A Quaresma de 2026 inicia com cenário favorável para os consumidores paranaenses. De acordo com o Departamento de Economia Rural, da Secretaria da Agricultura e do Abastecimento do Parana, o filé de tilápia registrou queda média de 5% no varejo em comparação com janeiro de 2025.
Os dados do Instituto Brasileiro de Geografia e Estatistica, por meio do IPCA, reforçam essa tendência, apontando redução próxima de 12% no período analisado. O movimento ocorre justamente no momento em que aumenta a demanda por pescados, em função do calendário religioso.
O Parana mantém posição de destaque na piscicultura brasileira, especialmente na produção e exportação de tilápia. Em 2024, o Estado atingiu 250 mil toneladas produzidas, crescimento de 17% em relação às 213 mil toneladas do ano anterior.
A combinação entre aumento de oferta e maior eficiência produtiva ajuda a explicar o recuo nos preços ao consumidor neste início de Quaresma.
No segmento de ovos, houve elevação nos preços em Curitiba, impulsionada pela volta às aulas e pela redução sazonal da oferta nacional. O período religioso também contribui para a migração do consumo de carnes vermelhas para proteínas alternativas.
Apesar da alta recente, o Deral aponta que os valores atuais permanecem 22,4% inferiores aos registrados em 2025. A expectativa para as próximas semanas é de estabilidade até o encerramento da Quaresma.
A safra 2025/2026 da cebola foi encerrada com produção de 116,8 mil toneladas em 2,8 mil hectares - volume 9,5% inferior ao ciclo anterior. Mesmo assim, o excesso de oferta nacional pressionou os preços pagos ao produtor.

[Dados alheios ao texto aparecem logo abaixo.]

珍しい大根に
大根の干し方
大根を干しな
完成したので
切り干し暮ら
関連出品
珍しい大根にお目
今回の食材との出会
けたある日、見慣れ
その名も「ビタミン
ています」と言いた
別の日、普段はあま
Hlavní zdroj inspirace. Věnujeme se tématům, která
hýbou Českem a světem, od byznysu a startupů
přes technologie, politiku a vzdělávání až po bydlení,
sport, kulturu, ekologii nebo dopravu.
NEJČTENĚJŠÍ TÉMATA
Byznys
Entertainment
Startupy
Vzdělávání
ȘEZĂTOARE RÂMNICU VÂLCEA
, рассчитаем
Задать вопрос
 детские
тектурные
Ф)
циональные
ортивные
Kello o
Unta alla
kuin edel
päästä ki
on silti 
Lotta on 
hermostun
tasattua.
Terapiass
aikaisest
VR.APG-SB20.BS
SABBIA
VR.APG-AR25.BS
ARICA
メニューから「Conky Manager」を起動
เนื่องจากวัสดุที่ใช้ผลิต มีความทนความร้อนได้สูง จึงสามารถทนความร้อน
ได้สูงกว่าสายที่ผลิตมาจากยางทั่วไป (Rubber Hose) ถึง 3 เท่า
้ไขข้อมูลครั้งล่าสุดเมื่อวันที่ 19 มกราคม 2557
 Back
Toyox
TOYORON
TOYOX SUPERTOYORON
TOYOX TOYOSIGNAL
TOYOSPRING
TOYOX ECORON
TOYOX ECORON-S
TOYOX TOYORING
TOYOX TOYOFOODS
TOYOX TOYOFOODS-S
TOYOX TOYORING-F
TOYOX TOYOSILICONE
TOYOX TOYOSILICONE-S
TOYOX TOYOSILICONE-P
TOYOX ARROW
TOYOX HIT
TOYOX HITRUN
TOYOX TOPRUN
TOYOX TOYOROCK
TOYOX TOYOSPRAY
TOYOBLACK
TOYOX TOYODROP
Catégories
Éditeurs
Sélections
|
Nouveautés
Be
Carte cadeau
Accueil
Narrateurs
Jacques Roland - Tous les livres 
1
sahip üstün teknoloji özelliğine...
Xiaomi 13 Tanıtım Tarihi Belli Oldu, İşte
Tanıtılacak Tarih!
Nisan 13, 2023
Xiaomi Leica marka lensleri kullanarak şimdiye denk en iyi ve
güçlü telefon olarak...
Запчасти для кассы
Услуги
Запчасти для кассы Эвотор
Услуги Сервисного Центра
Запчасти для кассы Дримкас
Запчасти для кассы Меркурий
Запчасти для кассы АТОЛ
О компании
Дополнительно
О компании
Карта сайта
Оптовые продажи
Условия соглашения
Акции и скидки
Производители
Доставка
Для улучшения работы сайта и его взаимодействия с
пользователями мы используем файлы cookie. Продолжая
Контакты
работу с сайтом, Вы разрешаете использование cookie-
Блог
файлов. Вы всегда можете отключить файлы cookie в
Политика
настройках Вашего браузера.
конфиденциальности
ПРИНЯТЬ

A região de Curitiba responde por 28,5% da produção estadual, ocupando a segunda colocação no ranking paranaense, atrás apenas de Guarapuava. Ainda restam 34,7 mil toneladas em estoque, exigindo planejamento na comercialização.
O mercado externo segue aquecido para a carne de peru. O Paraná consolidou-se como o terceiro maior exportador nacional no último ciclo, com aumento de 61,7% na receita cambial e 9% no volume embarcado.
Entre janeiro e dezembro de 2025, os principais destinos foram México, Chile, África do Sul, Peru e Reino Unido. No ranking nacional, o Estado ficou atrás de Santa Catarina e Rio Grande do Sul.
Na pecuária leiteira, a relação de troca está em 25,75 litros de leite por saca de milho, acima da média de 2025 (24,73 litros). Embora o indicador não sinalize desequilíbrio generalizado, algumas regiões registram preço médio abaixo de R$ 2,00 por litro entregue à indústria, o que pressiona a rentabilidade do produtor.